The Swedish government has dismissed the board of the Karolinska Institute which awards the Nobel Prize for Medicine.  This comes after a scandal involving an alleged quack surgeon, numerous accusations of scientific fraud, and the death of patients.

"Scandal is the right word," declared Minister for Higher Education and Research Helene Hellmark Knutsson.  "People have been harmed because of the acting of the Karolinska Institute and also the Karolinska University Hospital," she said.

In March, Karolinska sacked Italian surgeon Paolo Macchiarini - a purported pioneer in artificial windpipe surgery - after a television documentary revealed video footage of operations he carried out prior to his Swedish gig in Krasnodar, Russia - the Karolinska Institute itself described as "truly alarming".  It showed Macchiarini continuing experiments with his stem cell-coated synthetic tracchea even after it showed little or no promise, exaggerating the health of his patients in articles as they died one by one.  The institute said that Macchiarini had supplied false information on his resume and was guilty of scientific negligence. 

The Swedish government announced the firings on Monday, saying that Macchiarini never should have been hired in the first place and that the Karolinska Institute's management had showed "a stunning indifference" toward a vast amount of very negative references when hiring him.  Prosecutors are now investigating Macchiarini on suspicion of gross criminal negligence and involuntary manslaughter in the deaths of two patients at Swedish hospitals in 2011 and 2012.  Macchiarini is denying any wrongdoing.

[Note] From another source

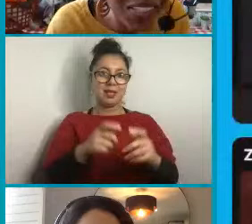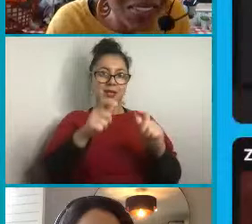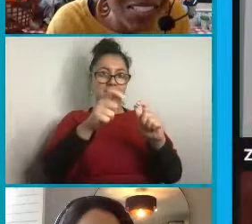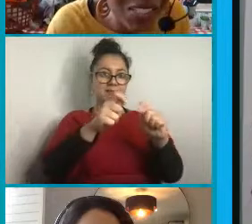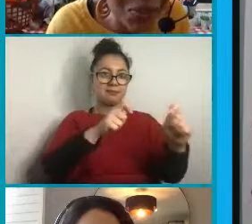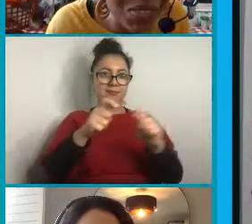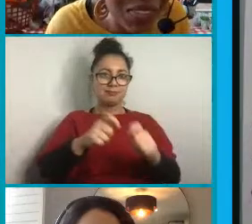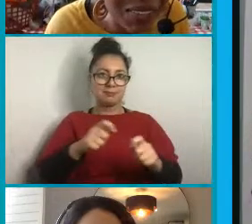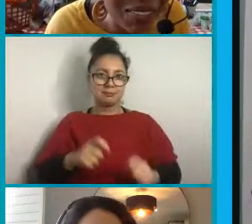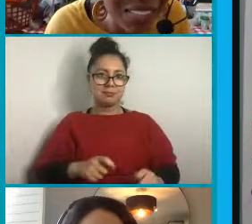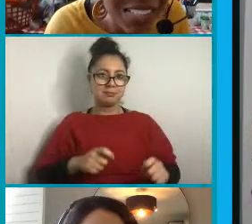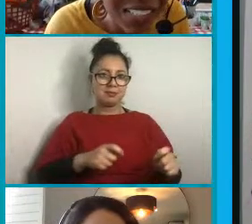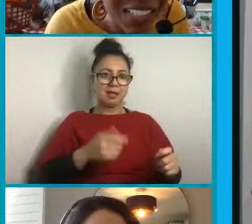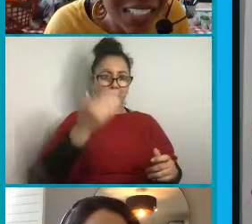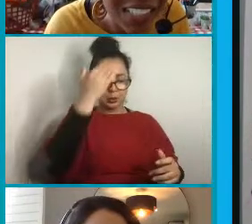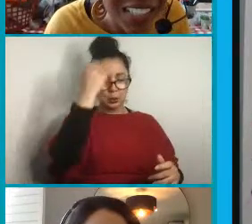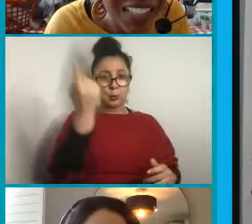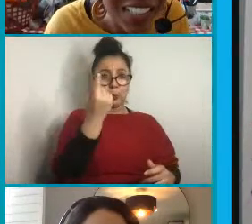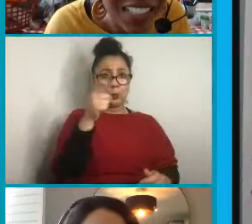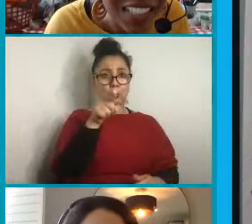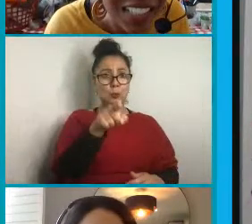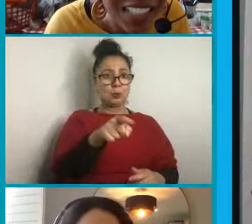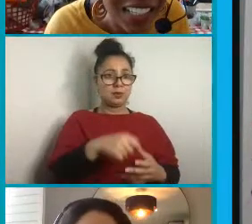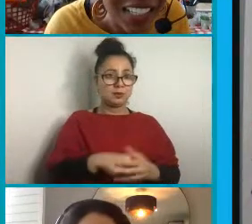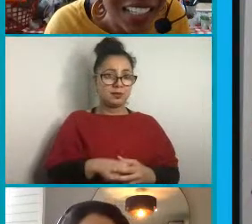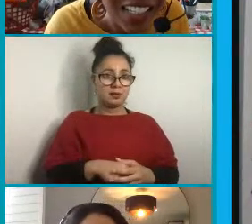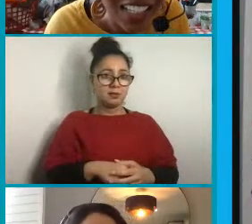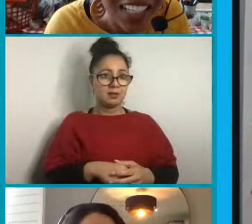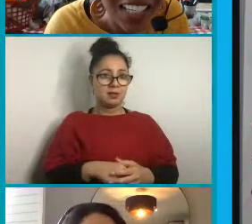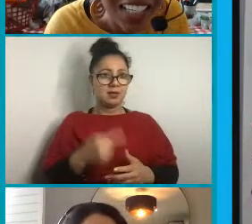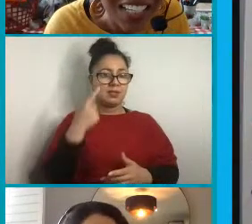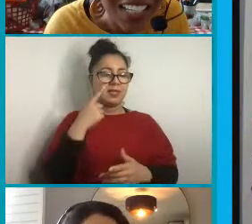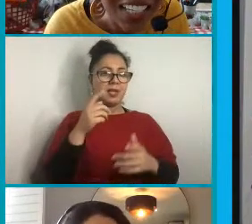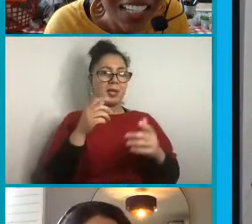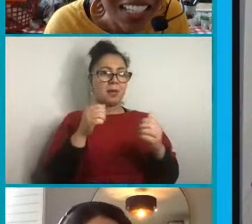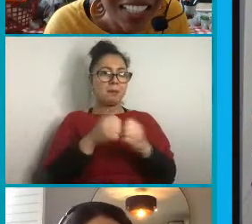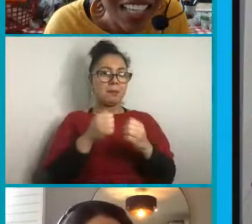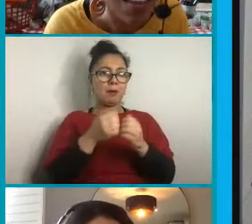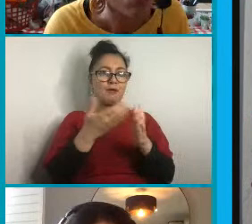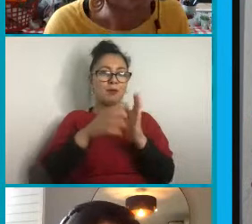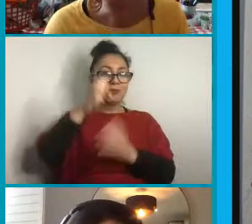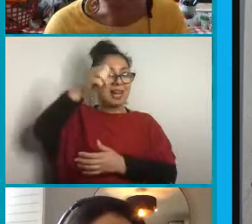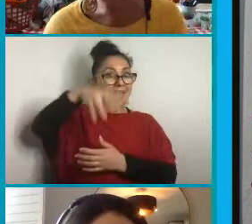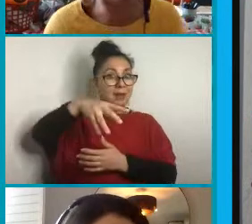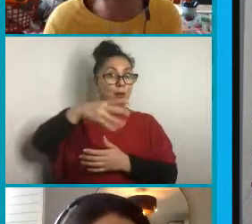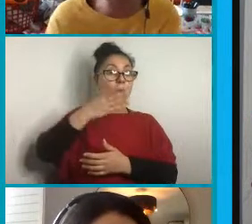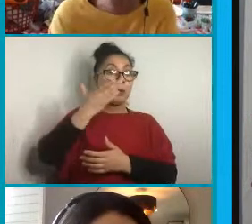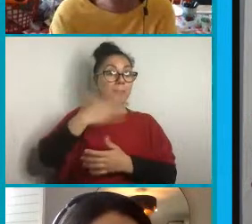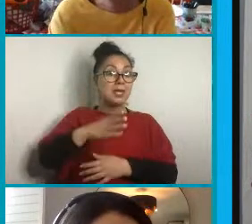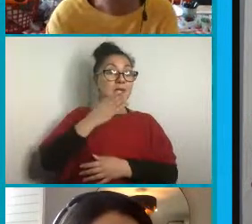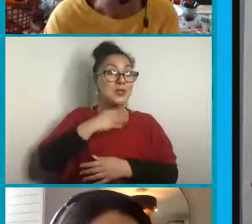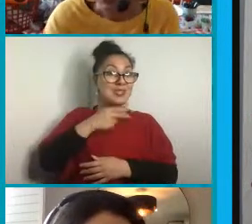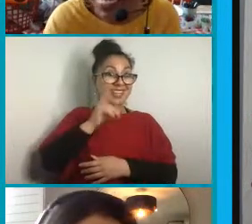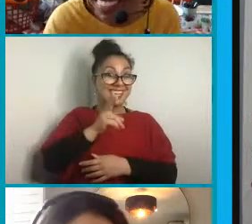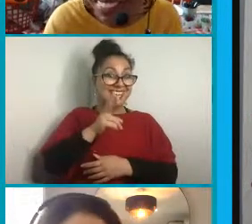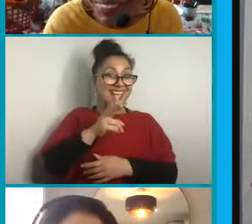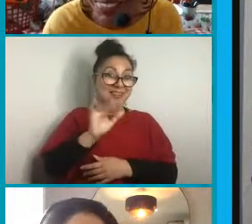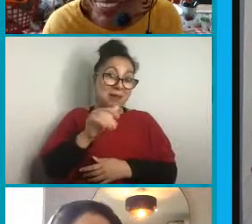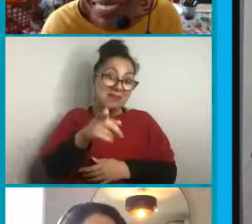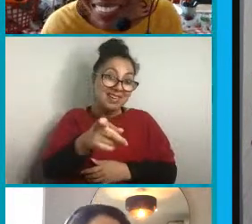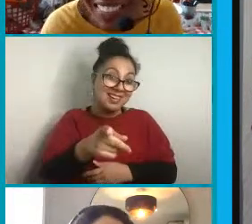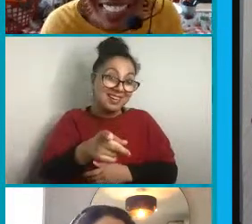Good to know who the artist was for that one. Yeah. And I think it was a paper from the light bulb. So I think they reused it. It might be.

Another major head to roll in this scandal in the national University Chancellor Harriet Wallberg, who was heading the Karolinska Institute when Macchiarini was hired.  Karolinska's former head of the ethics committee Bo Risberg says the Nobel Prize for Medicine just ought to be scrapped for the next couple of years while the committee regroups.  The prize money, recommends Risberg, should be used to compensate the relatives of the patients Macchiarini operated on.